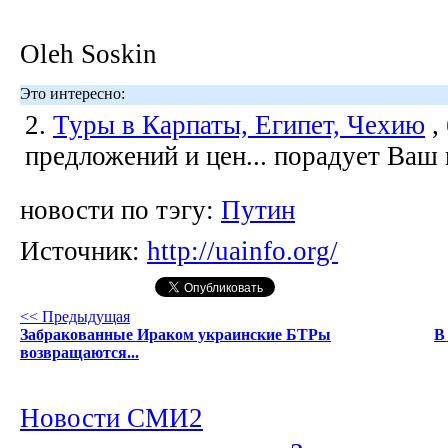
Oleh Soskin
Это интересно:
2.
Туры в Карпаты, Египет, Чехию
,
предложений и цен... порадует Ваш
новости по тэгу:
Путин
Источник:
http://uainfo.org/
<< Предыдущая
Забракованные Ираком украинские БТРы
В
возвращаются...
Новости СМИ2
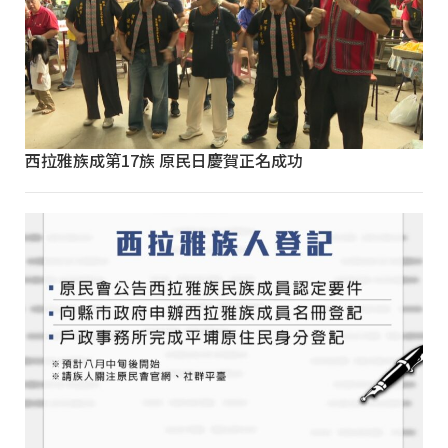
西拉雅族成第17族 原民日慶賀正名成功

******************************

● **Your goal**
Give the lines from the one containing "<< Предыдущая" through the last line of the material again, exactly and with no pictures, both ends included.

● **Written answer**
<< Предыдущая
Забракованные Ираком украинские БТРы
В
возвращаются...
Новости СМИ2
西拉雅族成第17族 原民日慶賀正名成功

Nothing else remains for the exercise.